Was it my father? Was he in an accident?
Had I been found out? Did the IT guys here at Amplestone somehow gain access to my internet search history and discover my account on wecanstandagainstcancer.com? Did they review all of my posts and this was meant to be some sort of psychological intervention?
In any case, I knew this impromptu visit to the counseling office meant something awful. I had a sinking feeling in the pit of my stomach. The remains of my protein bar from breakfast this morning began to slowly rise up the length of my esophagus. It was at that very moment I was second-guessing my immediate walk to the office. I debated on stopping to visit the restroom to upchuck my light morning meal, but knew that this was just a fleeting feeling and would eventually subside once I figured out what the deal was.
As I made my way to the front lobby of Amplestone Academy, I entered the main office doors. My eyes glanced over the white marble desk, where the secretary who came to my Latin class was eyeing me down menacingly. I gulped heavily when my blue eyes met hers. Scratching the back of my blonde hair with nervousness, I approached her. “Ummm. I’m here to see the counselor,” I softly uttered to her, wondering if she even made out a single word I had said.
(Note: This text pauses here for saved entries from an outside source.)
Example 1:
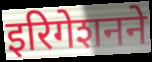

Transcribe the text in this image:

इरिगेशनने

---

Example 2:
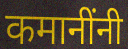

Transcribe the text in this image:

कमानींनी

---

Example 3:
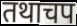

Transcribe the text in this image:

तथाचप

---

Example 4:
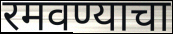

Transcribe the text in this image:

रमवण्याचा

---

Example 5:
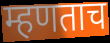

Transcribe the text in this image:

म्हणताचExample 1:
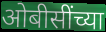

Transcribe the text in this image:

ओबीसींच्या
Her wrinkly finger pointed towards the back of the office. “Yes, Mr. Bettencourt. Mr. Preston has been waiting for you. You can head back. His door is open,” she informed me.
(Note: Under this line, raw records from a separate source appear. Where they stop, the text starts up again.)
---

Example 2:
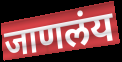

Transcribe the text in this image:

जाणलंय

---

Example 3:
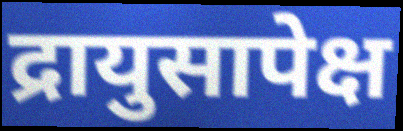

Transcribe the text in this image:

द्रायुसापेक्ष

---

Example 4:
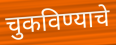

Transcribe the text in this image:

चुकविण्याचे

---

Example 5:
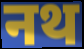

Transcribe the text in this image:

नथ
I nodded. “Thank you.” My hands squeezed the straps of my bookbag tightly, the redness in my knuckles becoming almost inflamed by how hard I was gripping on to them. Each step I took toward Mr. Preston’s office sent a chilling jolt throughout my body the more I neared his domain. Soon, I found myself within his open doorway, lightly tapping on the side doorframe to gather his attention.
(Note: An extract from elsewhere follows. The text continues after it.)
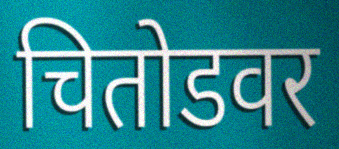
चितोडवर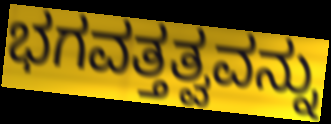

The man abruptly stared up from his computer once he recognized me. He shot out of his chair, approaching my direction. “Ah! Mr. Bettencourt. Thank you for coming on such short notice. I’m sorry to have had to pull you out of class so suddenly. Hopefully, I wasn’t interrupting anything too important that you were learning?”
I shook my head as he patted me firmly on the shoulder. Mr. Preston was a colossal man at six-foot four-inches. His muscles tugged and flexed against his tawny brown dress pants and white button-down shirt. It would not surprise me if he was once a former pro-wrestler in his former career. Although his physical being was intimidating, his tone and personality were not. They were completely the exact opposite, with how warm and inviting he was, with his sincere smile and caring nature.
“No. You didn’t interrupt much,” I responded.
“That’s great to hear,” Mr. Preston added, before softly shutting the office door from behind to give us privacy as I stepped further into the room. “Please, have a seat,” he offered.
“Okay…” I removed my backpack from over my shoulder and placed it on the ground beside me, slumping into the chair directly across from Mr. Preston, who had his hands folded together, each finger interlocked with the other. He leaned over his desk, just staring at me with a blank expression on his face.
I knew this was going to be bad, whatever it was that he had to share. Otherwise, he wouldn’t have drastically changed this quickly from a man who was thrilled to see me to one who now had a stone-cold expression on his face.
“Mr. Bettencourt, I’m sure you’re wondering why you were called down here?”
I shrugged nonchalantly. “I guess so.”
“Well, some of your teachers have expressed some concerns about your well-being,” he bluntly stated, getting right to the point of the matter.
“My well-being?” I repeated aloud, not quite understanding where this was coming from.
“Yes. They are worried about you, this being your first year here at Amplestone Academy and all. Whenever they assign you to collaborate or speak with other students in class, they claim you sort of shut down and just keep to yourself, not contributing much. Tell me, Ace, do you have any friends here on campus?”
This was much worse than I had imagined. I did not know my teachers thought this about me. I assumed I was covering my tracks with my lack of socializing fairly well, but apparently, this was not the case at all. They were able to quickly dissect me and bring it to the attention of the lead counselor at Amplestone.